Yesterday President Barack Obama's $106 billion war supplemental sailed through the Senate by a 91 to 5 vote, as was expected. But in the House, the spending bill faced a much more difficult path to passage that was anything but expected.
Dozens of liberal Democrats who had campaigned against the Iraq war voted to fund it, at the request of an antiwar president. In the end, only about 30 of the hardest-core antiwar liberals in the Democratic caucus defied Obama, House Speaker Nancy Pelosi, and House Majority Leader Steny Hoyer on the supplemental vote.
It gets stranger. All but five Republicans in the House voted against the bill funding the wars in Iraq and Afghanistan, joining Dennis Kucinich and Barbara Lee. For the first time since the Clinton years, Ron Paul stood with a majority of his fellow Republicans when he voted against a war supplemental.
The Politico's Mike Allen accused the GOP of doing an "about-face" on funding the troops. He quoted a senior Democratic leadership aide: "This is absolutely stunning and totally irresponsible on the part of John Boehner and House Republicans. George Bush and the Republican Party led us into this war and now Boehner and Co. vote to leave the troops high and dry for political reasons. This is a real game-changer on national security, one House Republicans will be hearing about for a long time."
So have Republicans gone wobbly while the Democrats have become the strong-on-defense party? When it comes to Democratic war spending, there is usually more to the story. Remember the emergency spending bill for Iraq and Afghanistan that shoveled money toward peanut farmers and spinach growers? This time international bureaucrats get a cut.
At issue was $5 billion tucked away in the bill to secure a $108 billion International Monetary Fund (IMF) loan. Republicans blasted it as a "global bailout" and pointed out that the $108 billion IMF package is actually larger than the nearly $80 billion going to the troops in Iraq and Afghanistan.

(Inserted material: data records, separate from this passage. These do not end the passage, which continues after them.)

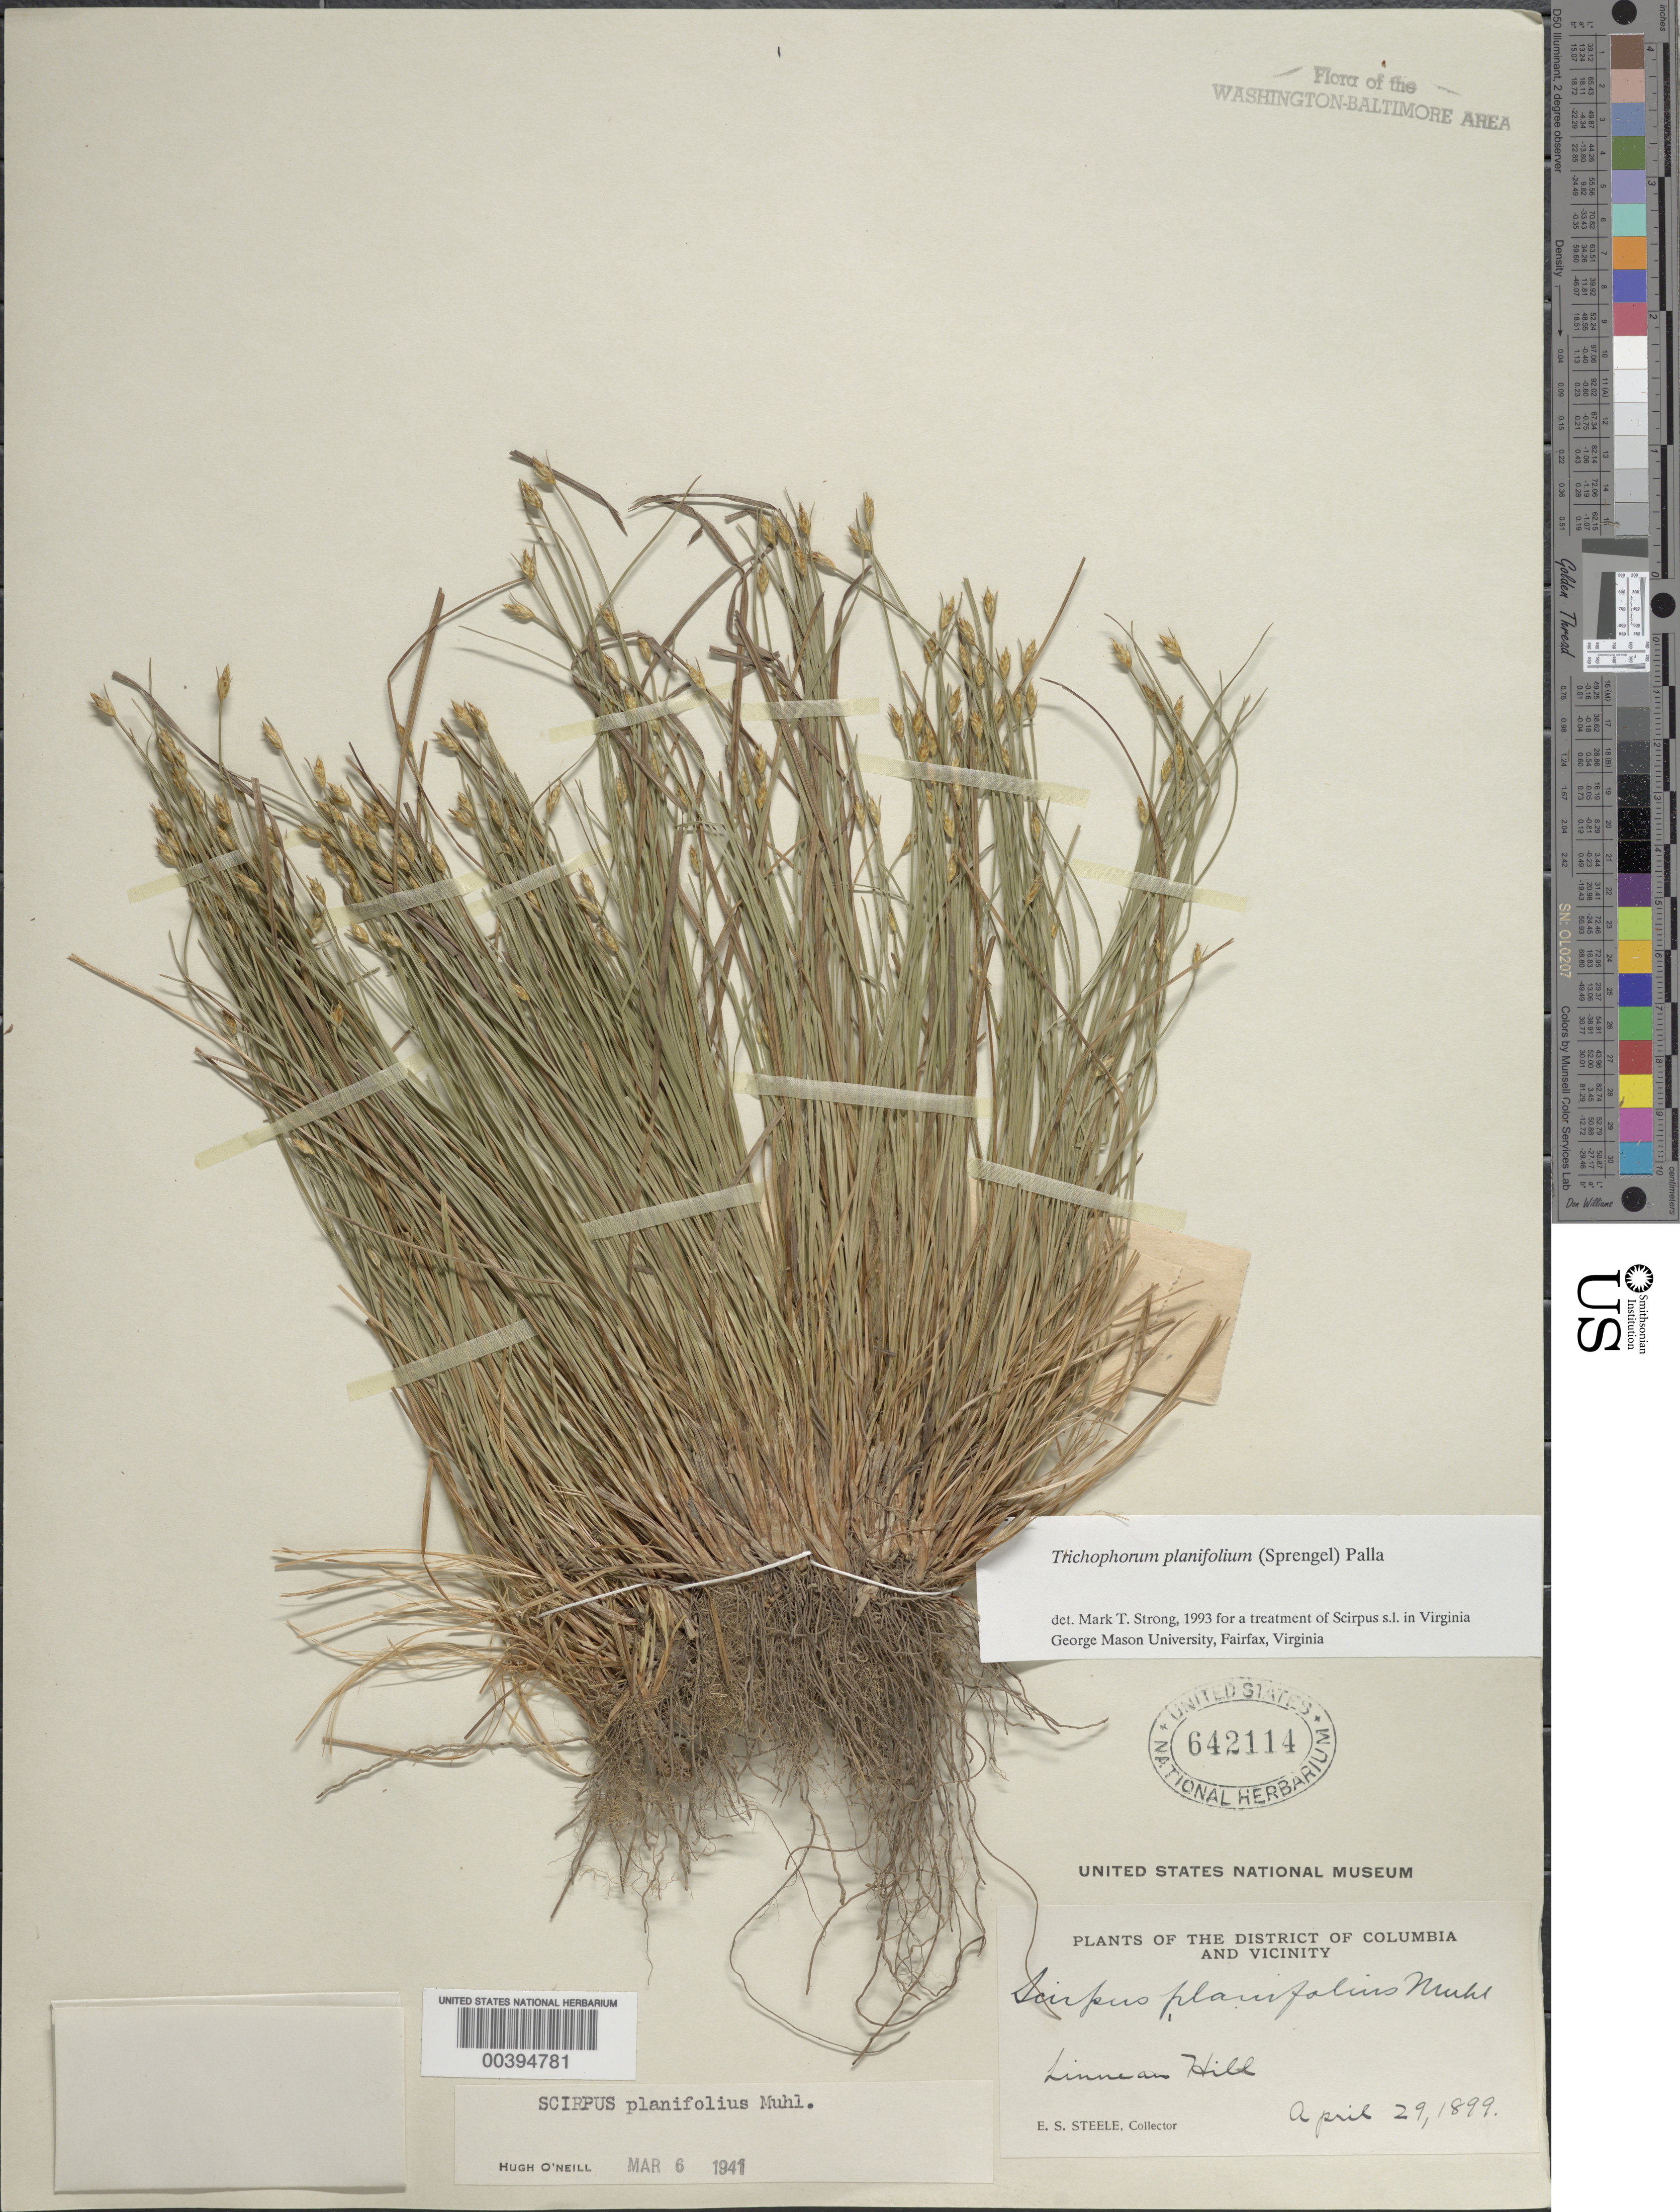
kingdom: Plantae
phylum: Tracheophyta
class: Liliopsida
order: Poales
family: Cyperaceae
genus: Trichophorum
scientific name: Trichophorum planifolium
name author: (Spreng.) Palla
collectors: E. Steele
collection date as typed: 29 Apr 1899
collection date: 1899-04-29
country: United States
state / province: District of Columbia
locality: Linnean Hill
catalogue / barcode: US 642114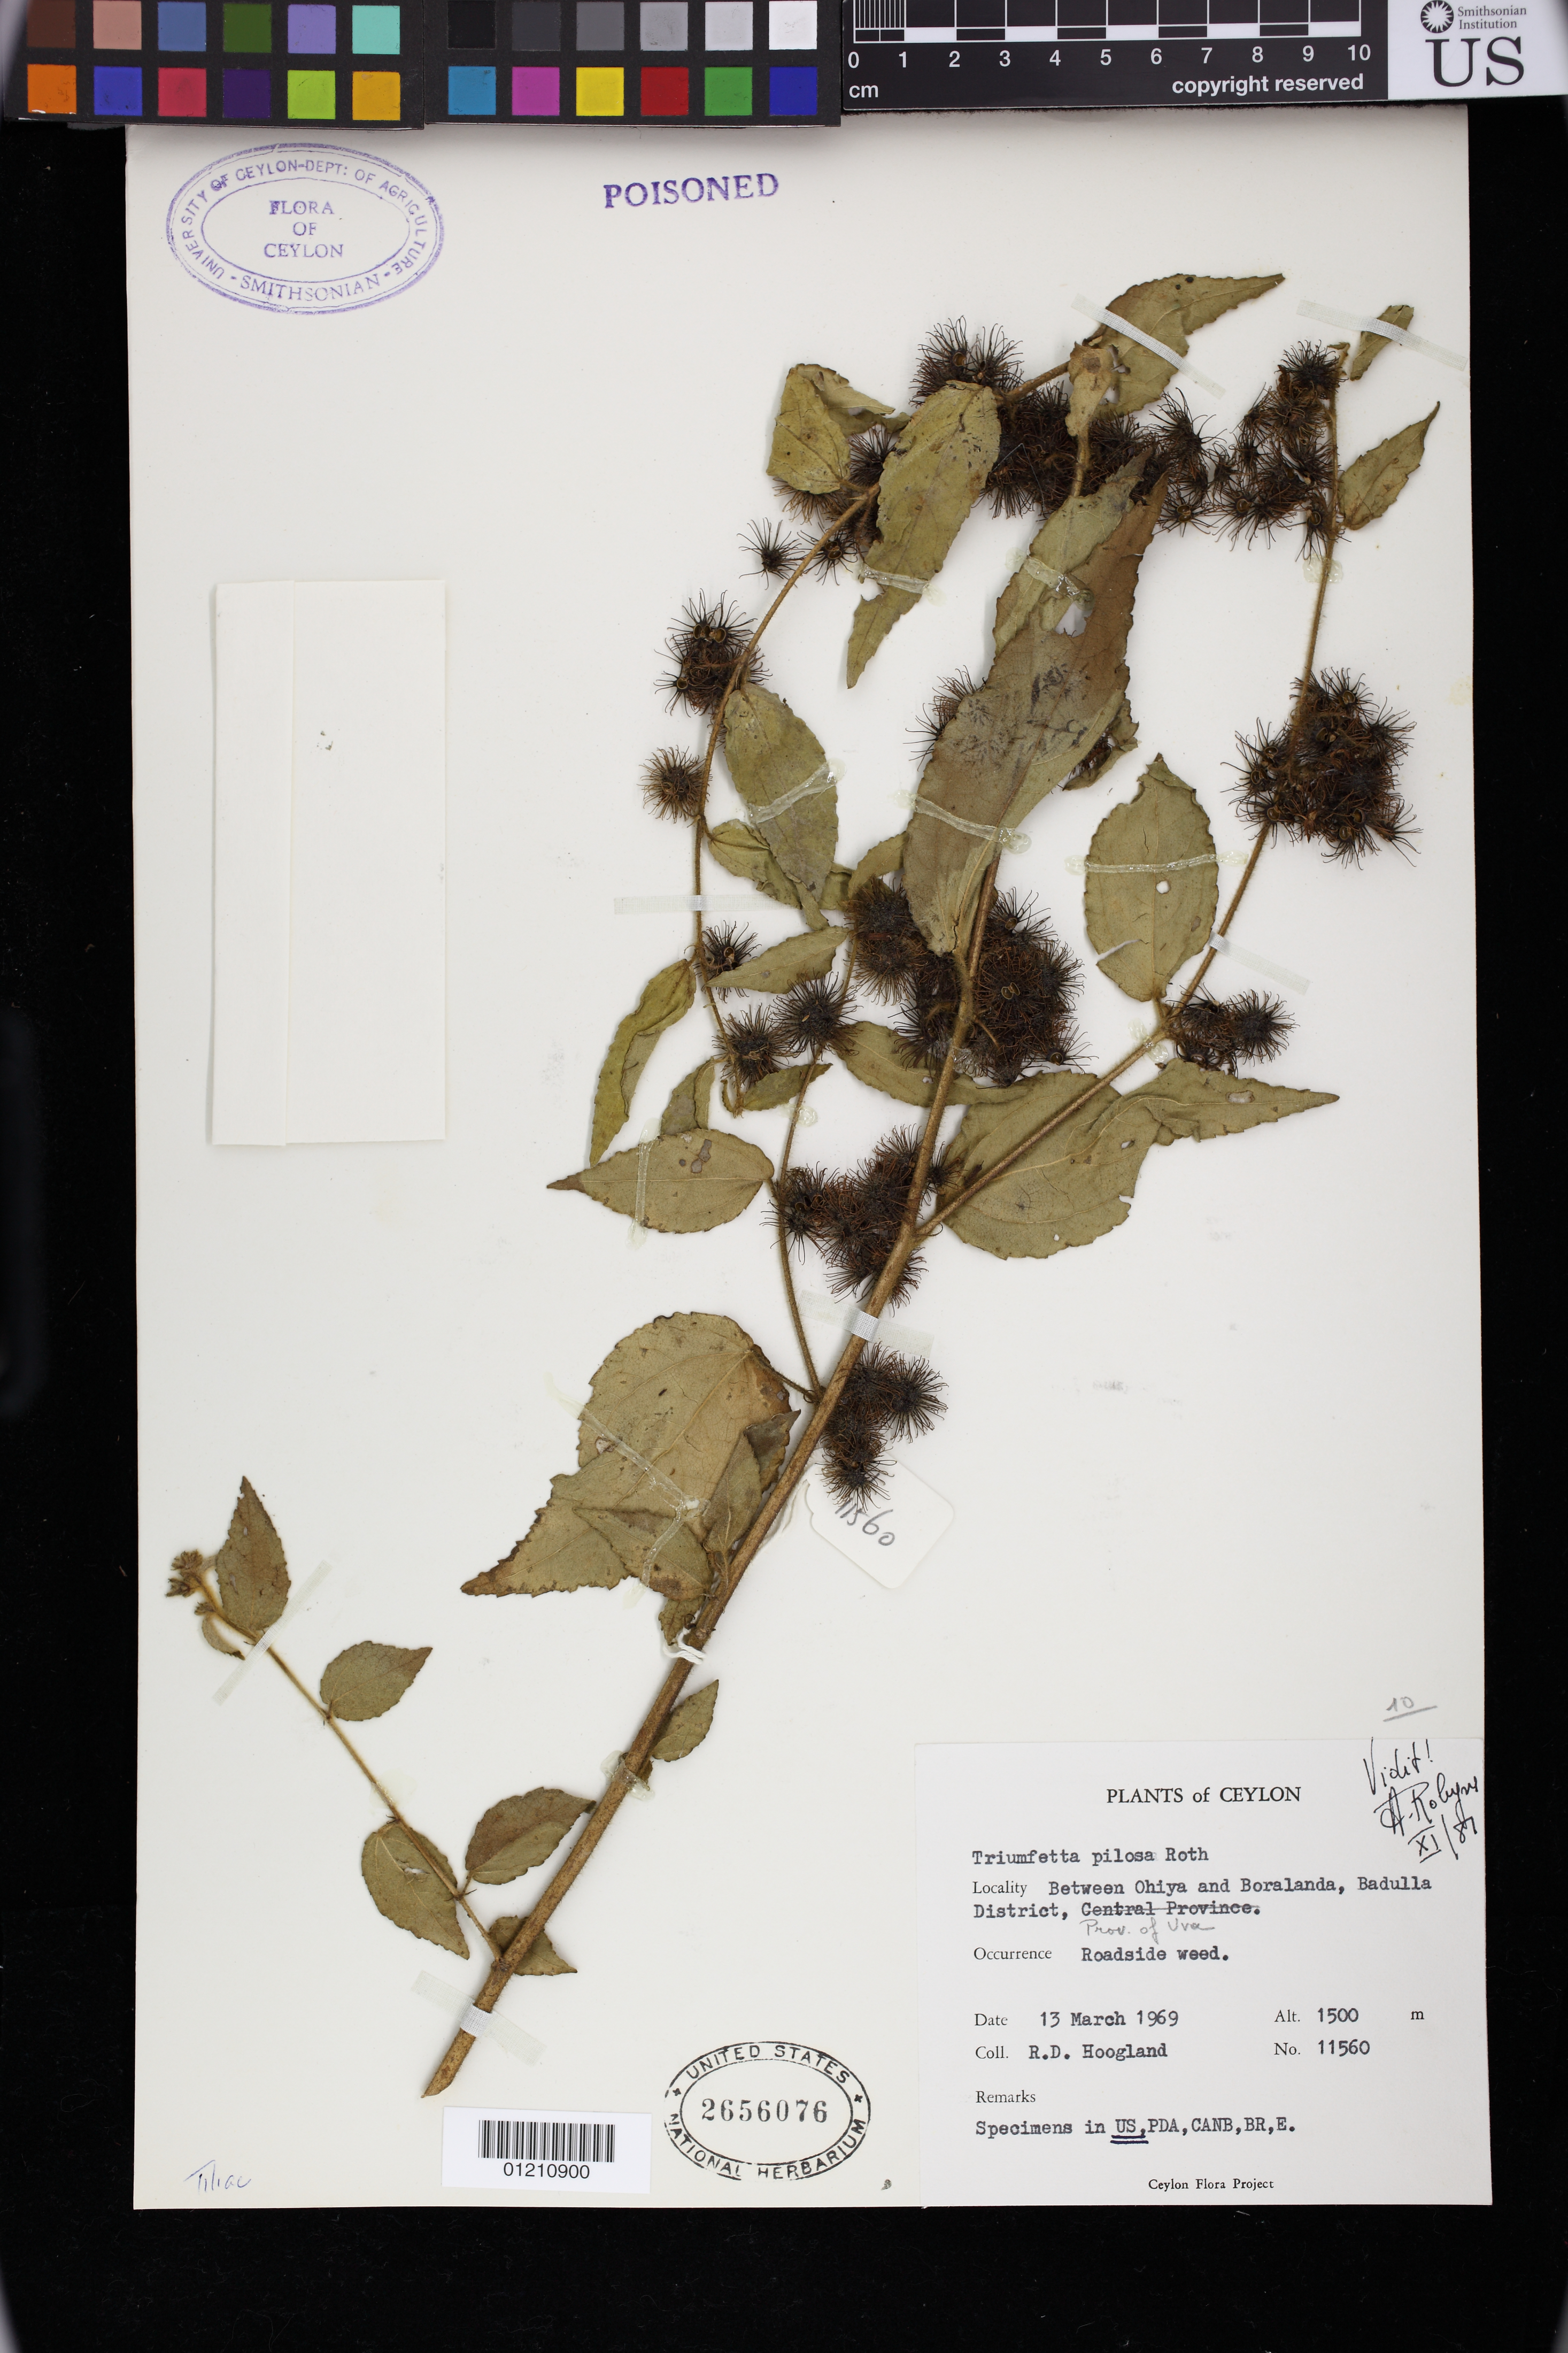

"Unfortunately, Democratic leaders decided the bailouts here in America weren't enough," said House Minority Leader John Boehner in a statement. "They've insisted on including a $108 billion global bailout in a bill that is supposed to fund the troops." House Republican Conference Chairman Mike Pence, a leading conservative, also criticized the "global bailout" that was "passed on the backs of our troops."
Conservative writers and bloggers also pounced. Wrote Connie Hair of Human Events: "American taxpayers, should this supplemental pass the Senate, would have to borrow money from foreign countries like China to loan to the IMF for this boondoggle."
Meanwhile, liberal bloggers -- many of whom don't like bailouts any better than the wars in Iraq and Afghanistan -- began salivating at the prospect of the supplemental's defeat. "House Republicans, including Minority Leader John Boehner, have threatened to vote no on the war funding if the IMF money is attached," wrote Robert Naiman on Huffington Post. "If Boehner could bring all the Republicans with him, and if all the Democrats who voted no last month voted no again, the war supplemental would fail on the floor of the House, 200-228."
But House Democratic leaders came up with the votes, allowing the supplemental to pass by a final vote of 226 to 202. When the ban on releasing terror detainee photos was reinstated in the Senate, upper chamber opposition collapsed and the bill passed easily. It is now on its way to President Obama's desk.
House Republicans will be criticized for departing from the Bush-era rhetoric concerning war funding votes (especially considering the "emergency" process the last administration preferred when it came to paying for the wars). Democrats will come under increasing fire from the netroots for saying one thing when it comes to war and then doing another.
Nevertheless, the House war funding imbroglio might still have lasting ramifications. If antiwar Democrats realize a war is still a war even when a member of their party is in the White House, and Republicans realize that extraneous spending is still extraneous spending even when the stated purpose is national defense, Obama could face a left-right coalition large enough to start handing him legislative defeats.
Politics makes for strange bedfellows.